## start Supplied information
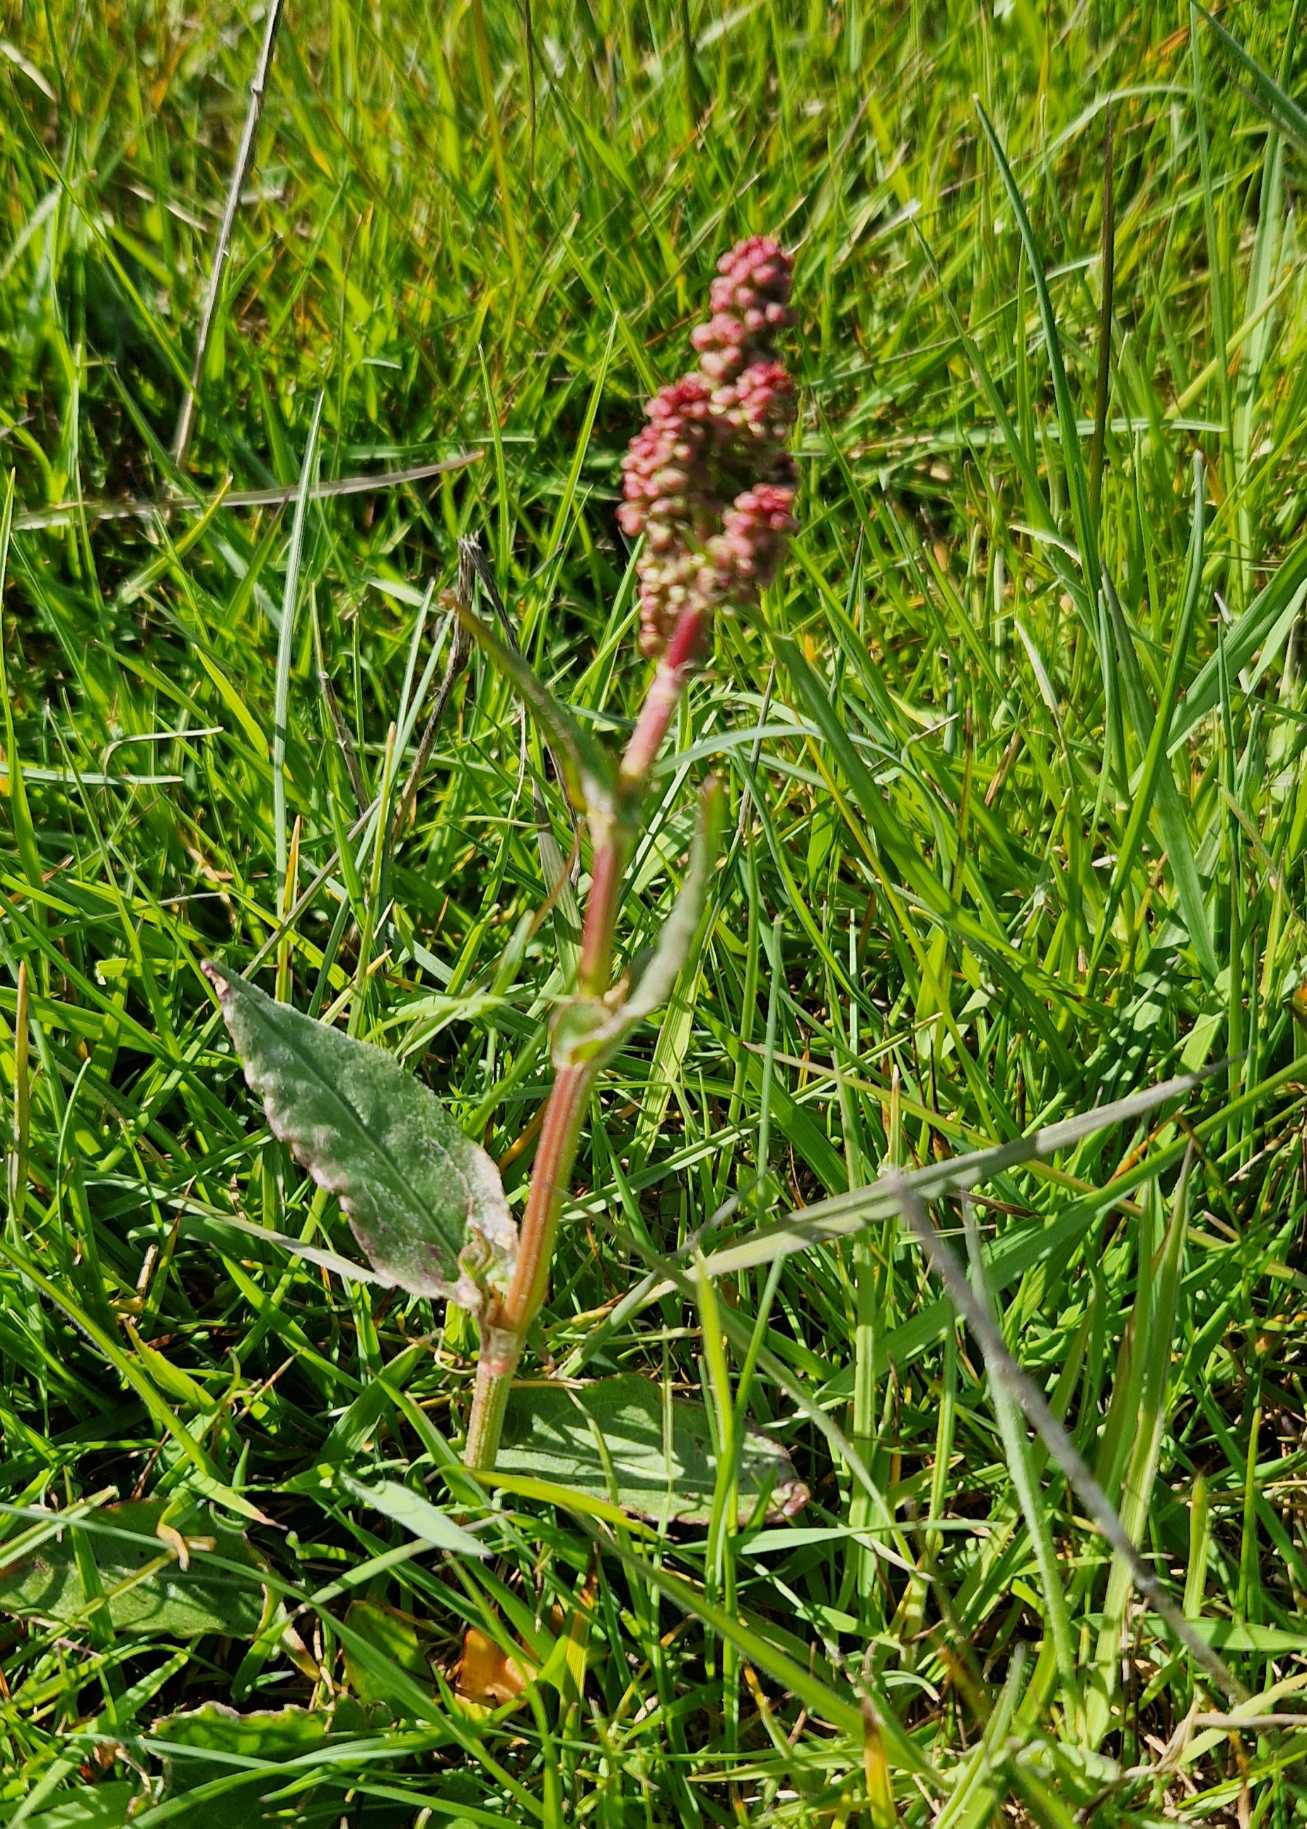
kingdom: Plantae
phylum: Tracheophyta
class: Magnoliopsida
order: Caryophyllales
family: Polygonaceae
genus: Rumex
## end Supplied information
## start Supplied information
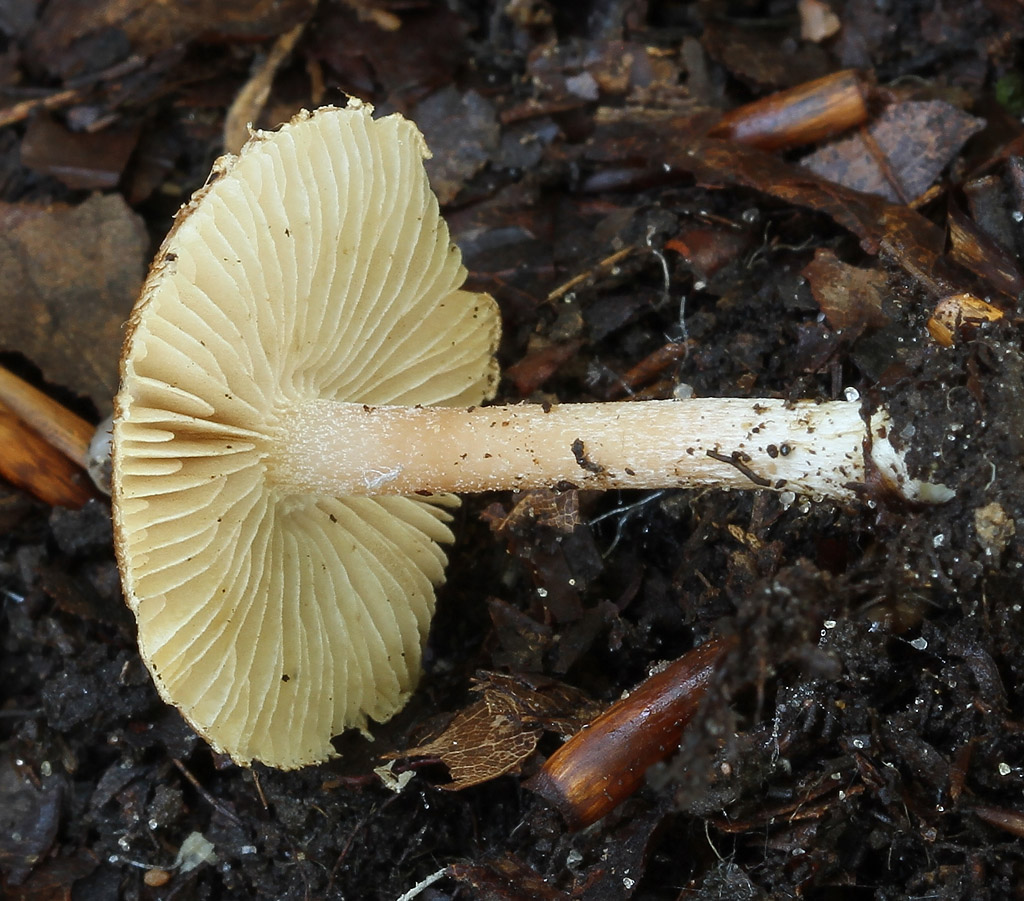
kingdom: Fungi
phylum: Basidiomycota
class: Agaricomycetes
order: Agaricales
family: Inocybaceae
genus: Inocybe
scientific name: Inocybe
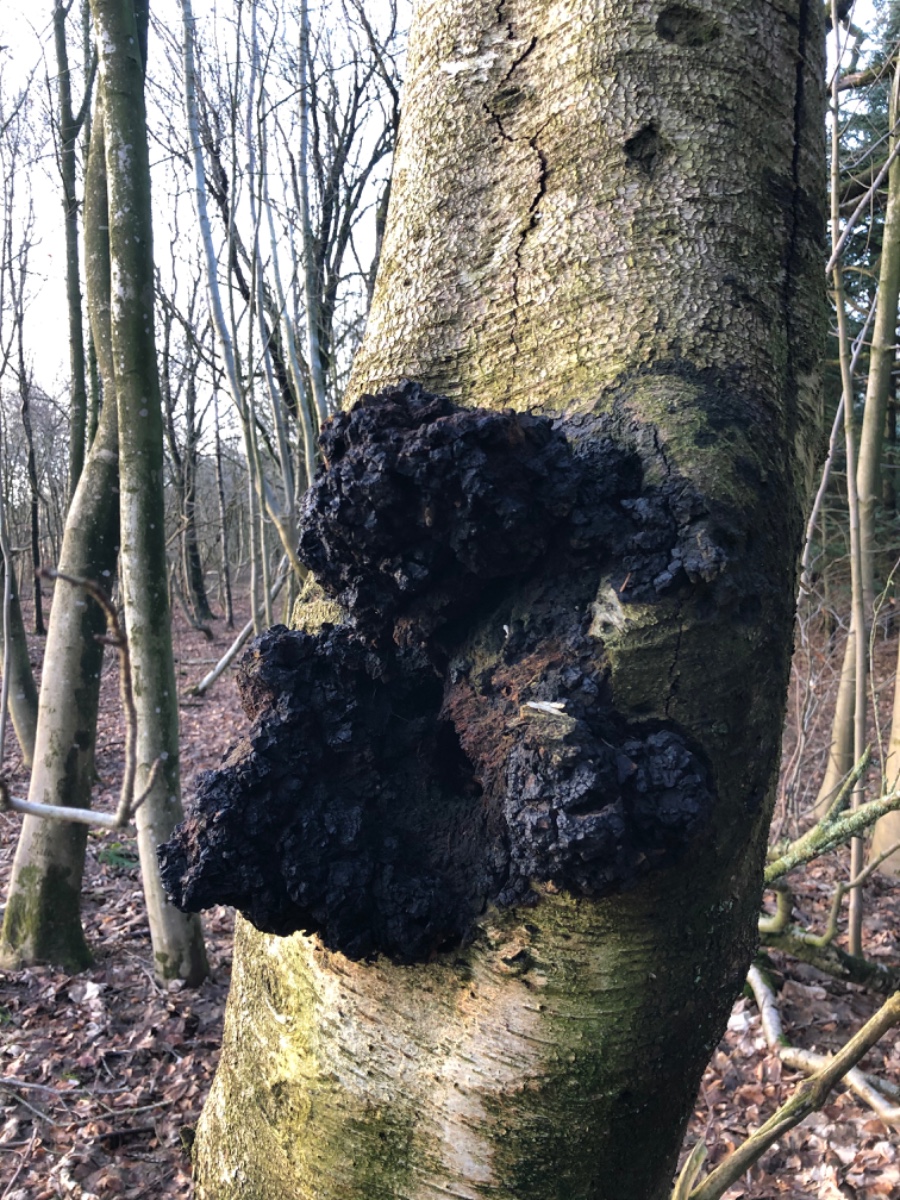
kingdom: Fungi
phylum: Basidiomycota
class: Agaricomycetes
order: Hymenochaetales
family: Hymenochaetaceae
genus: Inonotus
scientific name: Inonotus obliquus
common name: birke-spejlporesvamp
## end Supplied information
## start Supplied information
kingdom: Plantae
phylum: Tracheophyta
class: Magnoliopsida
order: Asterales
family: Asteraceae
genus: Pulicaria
## end Supplied information
Copy the lines of the records above from the line with "scientific name: Inocybe" up to and including the line with "common name: birke-spejlporesvamp". Leave the pictures out.

scientific name: Inocybe
kingdom: Fungi
phylum: Basidiomycota
class: Agaricomycetes
order: Hymenochaetales
family: Hymenochaetaceae
genus: Inonotus
scientific name: Inonotus obliquus
common name: birke-spejlporesvamp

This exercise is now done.